LEGGE SULL’ABORTO: La stessa legge sull’aborto legale, quindi, sarebbe un’operazione contro la donna, che addirittura mette in pericolo la sua vita. E siamo arrivati al punto dolente. Perché questa campagna, che da un punto di vista della comunicazione ha qualche merito, forse proprio per questo, in ultima analisi diventa la migliore campagna possibile contro se stesso. Infatti tutto lascia credere che la migliore soluzione per il “femminicidio” che sarebbe l’aborto – e perché non il parto a questo punto? – non può che essere il controllo e l’assistenza professionale.

Dicesi femminicidio: qualsiasi forma di violenza esercitata sistematicamente sulle donne in nome di una sovrastruttura ideologica di matrice patriarcale, allo scopo di perpetuarne la subordinazione e di annientarne l’identità attraverso l’assoggettamento fisico o psicologico, fino alla schiavitù o alla morte.

Le donne che muoiono a causa di aborti fatti clandestinamente senza le dovute cure mediche, muoiono perché vittime di una nazione che nega loro il diritto alla vita. In questo senso, quelle morti si possono considerare femminicidi. Istituzionalizzati per di più. Il messaggio del manifesto è si radicale; ma nel senso esattamente opporto a quelle che erano le intenzioni.

Facciamo la seconda equazione. Nel mondo, l’aborto non è legale ovunque. Ed è vero che è spesso causa di morte della donna. Ma proprio lì dove le donne sono costrette a ricorrervi illegalmente.
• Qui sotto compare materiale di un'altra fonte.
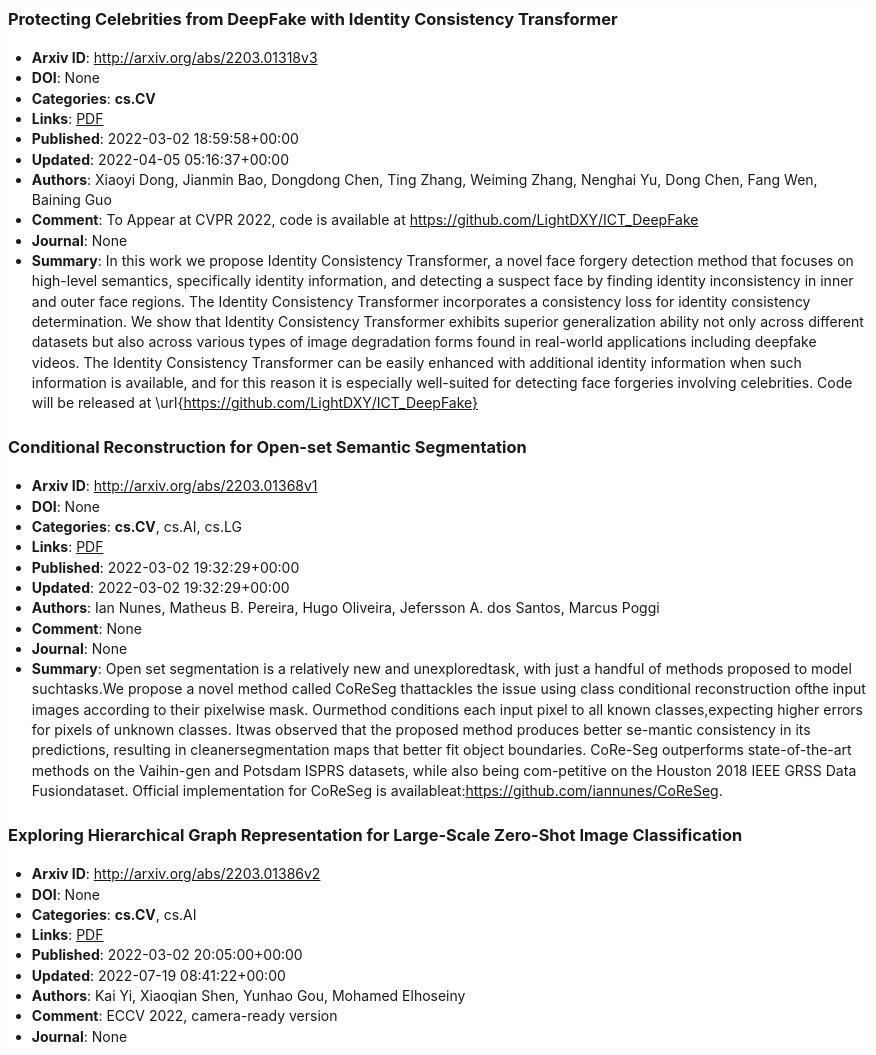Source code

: 

### Protecting Celebrities from DeepFake with Identity Consistency Transformer
- **Arxiv ID**: http://arxiv.org/abs/2203.01318v3
- **DOI**: None
- **Categories**: **cs.CV**
- **Links**: [PDF](http://arxiv.org/pdf/2203.01318v3)
- **Published**: 2022-03-02 18:59:58+00:00
- **Updated**: 2022-04-05 05:16:37+00:00
- **Authors**: Xiaoyi Dong, Jianmin Bao, Dongdong Chen, Ting Zhang, Weiming Zhang, Nenghai Yu, Dong Chen, Fang Wen, Baining Guo
- **Comment**: To Appear at CVPR 2022, code is available at
  https://github.com/LightDXY/ICT_DeepFake
- **Journal**: None
- **Summary**: In this work we propose Identity Consistency Transformer, a novel face forgery detection method that focuses on high-level semantics, specifically identity information, and detecting a suspect face by finding identity inconsistency in inner and outer face regions. The Identity Consistency Transformer incorporates a consistency loss for identity consistency determination. We show that Identity Consistency Transformer exhibits superior generalization ability not only across different datasets but also across various types of image degradation forms found in real-world applications including deepfake videos. The Identity Consistency Transformer can be easily enhanced with additional identity information when such information is available, and for this reason it is especially well-suited for detecting face forgeries involving celebrities. Code will be released at \url{https://github.com/LightDXY/ICT_DeepFake}



### Conditional Reconstruction for Open-set Semantic Segmentation
- **Arxiv ID**: http://arxiv.org/abs/2203.01368v1
- **DOI**: None
- **Categories**: **cs.CV**, cs.AI, cs.LG
- **Links**: [PDF](http://arxiv.org/pdf/2203.01368v1)
- **Published**: 2022-03-02 19:32:29+00:00
- **Updated**: 2022-03-02 19:32:29+00:00
- **Authors**: Ian Nunes, Matheus B. Pereira, Hugo Oliveira, Jefersson A. dos Santos, Marcus Poggi
- **Comment**: None
- **Journal**: None
- **Summary**: Open set segmentation is a relatively new and unexploredtask, with just a handful of methods proposed to model suchtasks.We propose a novel method called CoReSeg thattackles the issue using class conditional reconstruction ofthe input images according to their pixelwise mask. Ourmethod conditions each input pixel to all known classes,expecting higher errors for pixels of unknown classes. Itwas observed that the proposed method produces better se-mantic consistency in its predictions, resulting in cleanersegmentation maps that better fit object boundaries. CoRe-Seg outperforms state-of-the-art methods on the Vaihin-gen and Potsdam ISPRS datasets, while also being com-petitive on the Houston 2018 IEEE GRSS Data Fusiondataset. Official implementation for CoReSeg is availableat:https://github.com/iannunes/CoReSeg.



### Exploring Hierarchical Graph Representation for Large-Scale Zero-Shot Image Classification
- **Arxiv ID**: http://arxiv.org/abs/2203.01386v2
- **DOI**: None
- **Categories**: **cs.CV**, cs.AI
- **Links**: [PDF](http://arxiv.org/pdf/2203.01386v2)
- **Published**: 2022-03-02 20:05:00+00:00
- **Updated**: 2022-07-19 08:41:22+00:00
- **Authors**: Kai Yi, Xiaoqian Shen, Yunhao Gou, Mohamed Elhoseiny
- **Comment**: ECCV 2022, camera-ready version
- **Journal**: None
Ed è curioso: probabilmente in quei casi potremmo parlare di femminicidio. 43mila donne, ogni anno, secondo alcune stime, muoiono a causa di un paese maschilista che non gli dà il diritto a cure adeguate, perché sono donne.

Si stima che circa 20 milioni di aborti non sicuri vengano eseguiti ogni anno e il 97% di essi si verifica nei paesi in via di sviluppo. Si ritiene che tali pratiche portano a milioni di casi di complicazioni.Le stime della mortalità variano secondo la metodologia e variano da 37 000 a 70 000 negli ultimi dieci anni le morti dovute ad aborti non sicuri rappresentano circa il 13% di tutte le morti materne. L’Organizzazione Mondiale della Sanità ritiene che la mortalità sia tuttavia in calo dagli anni 1990. Per ridurre il numero di aborti non sicuri, le organizzazioni di sanità pubblica sostengono generalmente la legalizzazione dell’aborto, la formazione di personale medico e l’accesso ai servizi sanitari. Tuttavia la Dichiarazione di Dublino sulla Salute Materna, firmata nel 2012, nota che “il divieto dell’aborto non influisce in alcun modo con la disponibilità di cure ottimali per le donne in gravidanza”.
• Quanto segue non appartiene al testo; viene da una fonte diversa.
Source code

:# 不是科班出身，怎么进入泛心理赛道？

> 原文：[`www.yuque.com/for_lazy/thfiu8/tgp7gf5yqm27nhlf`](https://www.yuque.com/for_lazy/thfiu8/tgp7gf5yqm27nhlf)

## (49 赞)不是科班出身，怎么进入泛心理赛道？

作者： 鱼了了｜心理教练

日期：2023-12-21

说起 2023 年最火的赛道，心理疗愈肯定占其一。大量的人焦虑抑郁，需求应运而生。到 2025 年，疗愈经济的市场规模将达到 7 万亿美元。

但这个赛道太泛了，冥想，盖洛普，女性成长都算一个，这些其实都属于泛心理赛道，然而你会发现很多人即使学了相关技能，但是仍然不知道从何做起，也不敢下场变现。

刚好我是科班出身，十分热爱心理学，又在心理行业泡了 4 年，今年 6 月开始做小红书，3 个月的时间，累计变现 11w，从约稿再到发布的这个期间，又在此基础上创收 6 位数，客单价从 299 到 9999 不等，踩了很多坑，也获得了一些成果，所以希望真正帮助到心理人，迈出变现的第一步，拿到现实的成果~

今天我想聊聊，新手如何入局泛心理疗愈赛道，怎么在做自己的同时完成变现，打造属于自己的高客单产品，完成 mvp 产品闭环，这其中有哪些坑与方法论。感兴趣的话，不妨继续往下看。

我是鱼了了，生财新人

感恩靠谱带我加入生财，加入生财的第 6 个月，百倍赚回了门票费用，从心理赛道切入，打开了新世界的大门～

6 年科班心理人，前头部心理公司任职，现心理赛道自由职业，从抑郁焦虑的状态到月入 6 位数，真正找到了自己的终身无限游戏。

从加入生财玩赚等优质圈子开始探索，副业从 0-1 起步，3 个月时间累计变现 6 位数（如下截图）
E quindi, tristemente il manifesto affisso a Roma potrebbe avere ragione: l’aborto, dove è praticato illegalmente, potrebbe essere una delle prime cause di femminicidio. Solo che questo non fa che confermare l’assoluta necessità del diritto delle donne di disporre del loro corpo avendo accesso a cure professionali, e il semplice diritto alla vita della donna.